Eventually, I broke her shell. We got really close and she'd laugh at my jokes. Every time she laughed, it warmed my heart. It was a warm and fuzzy feeling, and it felt so good. Oh how I wish that feeling stayed forever. It was like she filled my empty void, and I wanted her to keep going. Just when we were getting closer than ever, everything changed. 

Winter break came along and something happened. I tried to stay in touch, but as each day passed by, she grew farther apart. I didn't know what I had done wrong. We were so close as friends, then what did I do? That was the most non-enjoyable 12 day long holiday for me in my entire life. I couldn't help but constantly think about what I had done wrong. Was it something I said? Was it something with my expression? Was I rude to her? Did she find my jokes offensive? I really didn't know. 

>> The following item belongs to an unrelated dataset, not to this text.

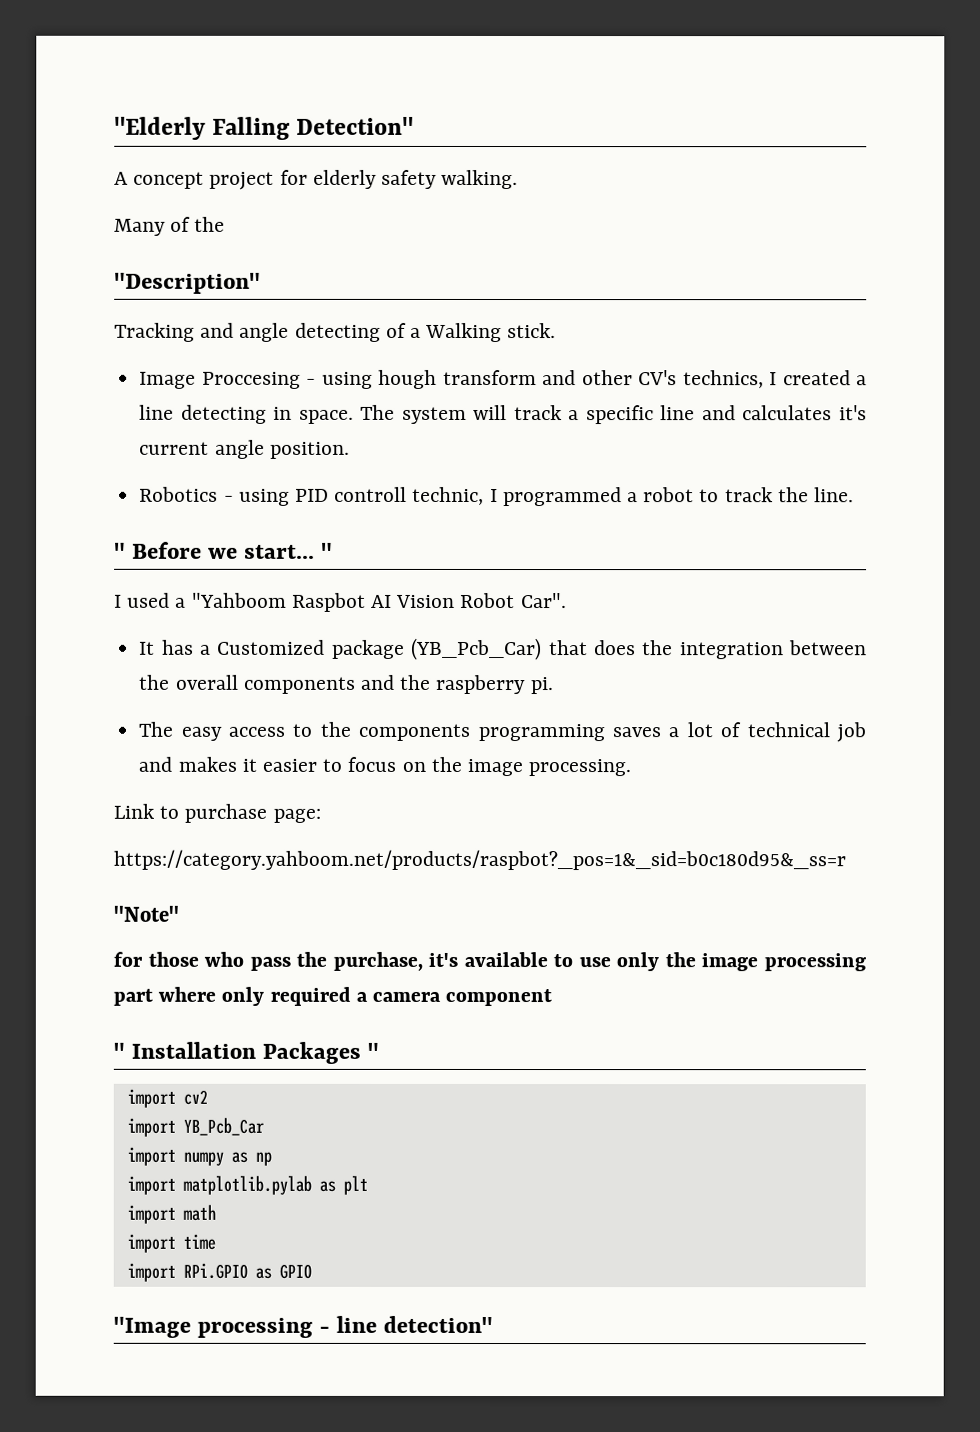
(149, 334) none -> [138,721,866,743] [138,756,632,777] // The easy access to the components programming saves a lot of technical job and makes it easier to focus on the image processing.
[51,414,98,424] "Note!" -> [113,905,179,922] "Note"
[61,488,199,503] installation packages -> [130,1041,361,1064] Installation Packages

Winter break finally ended. I got to meet her and talk to her, but I couldn't build up the courage to ask her why she was acting so distant. I didn't want to offend her even more and regret it in case she never talked to me again. Eventually, exams came along and everyone got busy. We'd study so much that we never got time to properly speak. Even amidst this tense situation, I saw an opportunity. What if, just what if, I tried to act like everything was normal? How about I try texting her "good luck" or "do your best in the exam" on the day of the exam? Maybe she'd soften up to me again. It was about to time I put an end to this cold attitude. So that's exactly what I did. Each morning, I'd send her a "good luck" or a "you'll ace it, don't worry" text to lighten her mood. She was cold at first, but she eventually started responding with equal energy and it was nice. I'd send her funny gifs to make her smile and she'd send some back too. 

Though I felt like everything was going back to normal, I realised that it wasn't. Some part of her still avoided me and didn't talk to me much. I felt bad, but I didn't know what to do. I saw how she acted with me and how she acted with others. Every time we were alone together or texting each other, she was so cold. But every time we talked with our whole friend group, she was normal. And it broke my heart.